■ **Selected text**

[Start of section]

# Miller M50 Stump Grinder



## WayneB (Apr 14, 2007)

I just bought a Miller M50 PTO driven stump grinder. 24" grinder with 15 teeth in pockets. The teeth are near new. However when I did a few stumps, the grinder tended to want to gouge and whack big chunks and not shave. Could the teeth be timed wrong, that causes it not to shave and cut.

I have a portable RayCo with a 20 HP motor, 12 superteeth, and the Rayco cuts faster than the M50, The Rayco is shaving and cutting, whereas the Miller does not do the shave/cut effect.

Anyone with advice is appreciated.

Wayne


----------



## Dadatwins (Apr 15, 2007)

The wrong tooth setting will cause the wheel to buck and chunk out pieces of the stump. What type teeth does the miller have?


----------



## WayneB (Apr 17, 2007)

*Same as M50 OEM*

I checked the operators manual. The teeth are the same as should be there. I have spares. They are the angled teeth on 1/2" square bar that fit into pockets. The book has a drawing and guide for teeth installation.

I guess I need to mount the grinder on the tractor, lift it up and walk the teeth around the wheel and check against the drawings in the book.

A cursory look previously looked the same.  Will check again. Compare teeth type too. 

Wayne



Dadatwins said:


> The wrong tooth setting will cause the wheel to buck and chunk out pieces of the stump. What type teeth does the miller have?

[End of section]

■ **Dataset excerpt**
[Start of section]

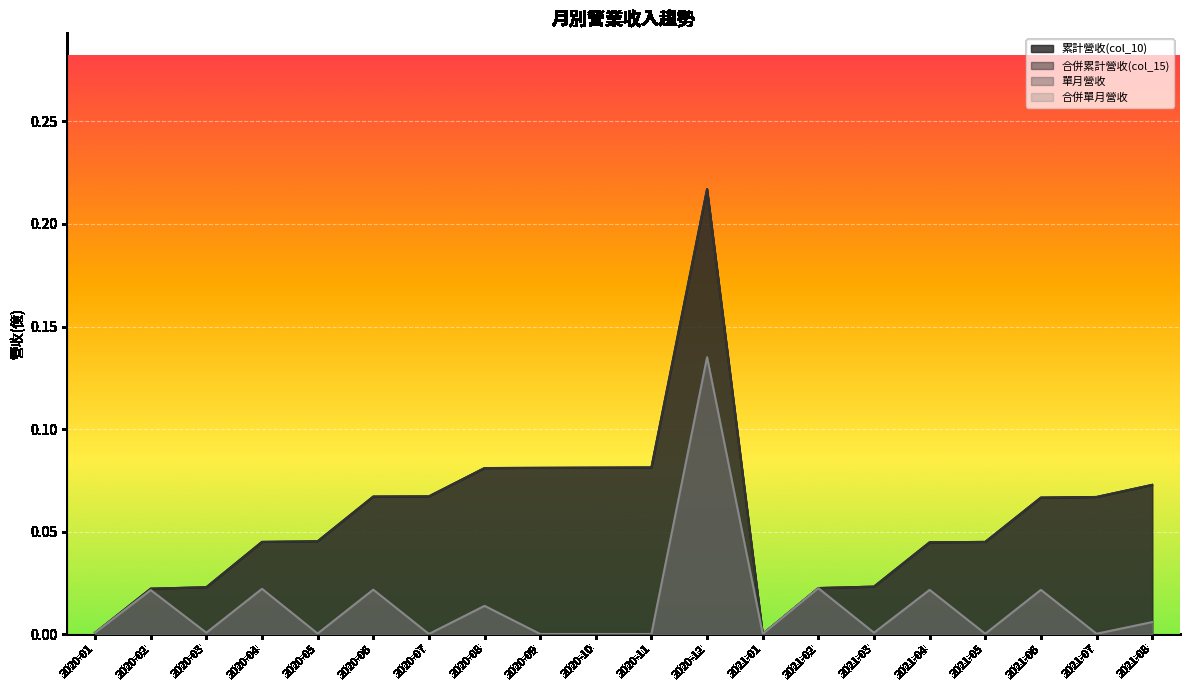

At which category is the sum across all series the highest?

2020-12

[End of section]

■ **Required actions**
[a] In the stump grinder thread, what does Dadatwins say will cause the wheel to buck and chunk out pieces of the stump?
[b] Duplicate the stump grinder thread from "# Miller M50" up to and including "the shave/cut effect.".
[c] In the stump grinder thread, list each step Wayne says he needs to take in the sentence beginning "I guess I need to mount the grinder".
The lines play no part in this exercise.

■ **Your responses**
[a] The wrong tooth setting.

[b]
# Miller M50 Stump Grinder



## WayneB (Apr 14, 2007)

I just bought a Miller M50 PTO driven stump grinder. 24" grinder with 15 teeth in pockets. The teeth are near new. However when I did a few stumps, the grinder tended to want to gouge and whack big chunks and not shave. Could the teeth be timed wrong, that causes it not to shave and cut.

I have a portable RayCo with a 20 HP motor, 12 superteeth, and the Rayco cuts faster than the M50, The Rayco is shaving and cutting, whereas the Miller does not do the shave/cut effect.

[c]
- Mount the grinder on the tractor
- Lift it up
- Walk the teeth around the wheel
- Check against the drawings in the book